Er schaute sie fragend an.

„Ich habe drei Wochen Urlaub und wollte dich einladen, mit mir zu kommen. Wir könnten die Emirate besuchen, die Wüste des Oman und nach Saudi Arabien reisen.“

„In die Wüste des Oman“, wiederholte sie leise, fast unhörbar.

Mahoud glaubte in ihren Augen ein Hoffnung bringendes Leuchten zu sehen, aber plötzlich entzog sie ihm die Hand und sprang auf.

„Das ist das Verrückteste, was mir je widerfahren ist, Mahoud! Was habe ich für Sicherheiten und wie kann ich dir vertrauen?“

Ihre Gedanken jagten fieberhaft.

„Stella, bitte setz dich zu mir“, bat er. „Ich gebe dir mein Ehrenwort, dass du jederzeit nach Hause kannst. Bei uns im Orient ist das Gastrecht heilig.“

Stella setzte sich und gab zu bedenken, dass sie sich erst vierundzwanzig Stunden kennen würden.

„Ich will dich einfach nicht wieder verlieren. Unsere Begegnung ist Kismet.“
„Gut, ich bin dein Gast und komme in Freiheit. Und ich gehe in Freiheit? Das versprichst du mir?“
„Ja, Stella“, er lächelte. „Insha Allah.“

Das ist verrückt, dachte sie, aber für Verrücktes war ich immer schon zu haben.

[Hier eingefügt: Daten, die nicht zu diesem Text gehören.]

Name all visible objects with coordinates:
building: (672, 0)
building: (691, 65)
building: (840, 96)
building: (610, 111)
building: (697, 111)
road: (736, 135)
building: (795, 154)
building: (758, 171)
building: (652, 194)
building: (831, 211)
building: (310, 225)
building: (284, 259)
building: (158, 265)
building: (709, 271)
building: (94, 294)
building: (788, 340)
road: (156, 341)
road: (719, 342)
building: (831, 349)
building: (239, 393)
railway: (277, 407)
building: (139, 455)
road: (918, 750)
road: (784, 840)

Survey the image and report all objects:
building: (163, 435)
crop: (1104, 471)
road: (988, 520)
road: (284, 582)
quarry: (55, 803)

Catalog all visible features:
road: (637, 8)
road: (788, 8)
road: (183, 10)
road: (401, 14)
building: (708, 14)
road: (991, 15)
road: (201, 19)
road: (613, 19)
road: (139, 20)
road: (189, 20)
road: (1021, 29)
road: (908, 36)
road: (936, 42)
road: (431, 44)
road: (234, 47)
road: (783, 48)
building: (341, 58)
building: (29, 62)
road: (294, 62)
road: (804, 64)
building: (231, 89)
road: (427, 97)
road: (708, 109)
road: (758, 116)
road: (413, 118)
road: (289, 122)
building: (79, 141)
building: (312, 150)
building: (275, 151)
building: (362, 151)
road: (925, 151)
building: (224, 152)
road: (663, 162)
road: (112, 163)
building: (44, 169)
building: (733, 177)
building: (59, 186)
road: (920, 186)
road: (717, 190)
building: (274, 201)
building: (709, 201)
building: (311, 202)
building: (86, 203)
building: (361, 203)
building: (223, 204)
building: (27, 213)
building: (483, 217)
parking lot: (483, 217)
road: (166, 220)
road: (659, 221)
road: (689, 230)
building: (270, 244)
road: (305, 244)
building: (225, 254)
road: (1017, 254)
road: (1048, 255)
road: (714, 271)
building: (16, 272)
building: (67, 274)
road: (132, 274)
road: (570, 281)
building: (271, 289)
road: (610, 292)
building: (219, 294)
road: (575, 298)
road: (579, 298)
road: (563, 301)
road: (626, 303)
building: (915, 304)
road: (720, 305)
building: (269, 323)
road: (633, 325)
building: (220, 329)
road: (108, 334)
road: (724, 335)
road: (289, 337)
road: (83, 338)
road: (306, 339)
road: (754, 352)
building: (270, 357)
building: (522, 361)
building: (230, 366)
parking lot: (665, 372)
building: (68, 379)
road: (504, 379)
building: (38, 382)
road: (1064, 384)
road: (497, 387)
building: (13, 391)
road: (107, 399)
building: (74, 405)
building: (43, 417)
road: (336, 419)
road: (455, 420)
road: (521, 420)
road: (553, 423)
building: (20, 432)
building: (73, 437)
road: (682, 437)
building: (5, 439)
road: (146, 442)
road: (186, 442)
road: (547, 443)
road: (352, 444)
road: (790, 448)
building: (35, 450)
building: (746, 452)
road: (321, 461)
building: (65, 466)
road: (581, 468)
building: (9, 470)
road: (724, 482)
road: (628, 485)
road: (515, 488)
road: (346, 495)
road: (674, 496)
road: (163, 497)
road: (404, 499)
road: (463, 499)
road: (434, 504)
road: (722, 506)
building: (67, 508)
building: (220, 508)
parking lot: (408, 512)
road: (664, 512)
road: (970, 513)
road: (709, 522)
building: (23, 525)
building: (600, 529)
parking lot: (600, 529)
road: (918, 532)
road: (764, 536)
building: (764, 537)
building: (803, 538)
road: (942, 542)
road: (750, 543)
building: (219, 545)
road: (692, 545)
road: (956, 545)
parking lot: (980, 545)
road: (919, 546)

„Also, ich vertraue dir und deinem Kismet. Es steht alles geschrieben, nicht wahr?“
„Es steht alles geschrieben, Stella.“ Er nickte. „Insha Allah.“
„Werden wir auf dem Kamel reiten?“, fragte sie belustigt.
„Das wäre zu aufwendig und ist nicht mehr zeitgemäß. Ich habe einen Landrover mit Klimaanlage.“

Schon wieder ein Sturm in meinem Herzen, fragte sie sich bange.

„Wir werden eine schöne Reise machen“, hörte sie ihn wie aus weiter Ferne sagen. „Ich muss mich jetzt um die Buchungen kümmern. Kommst du mit?“

„Ich komme mit dir, Mahoud, du kannst die Reise buchen. Aber ich gehe jetzt noch zu meinem Lama.“

„Dann brauche ich aber deinen vollständigen Namen.“
„Stella Maria Andreatti. Und wie heißt du?”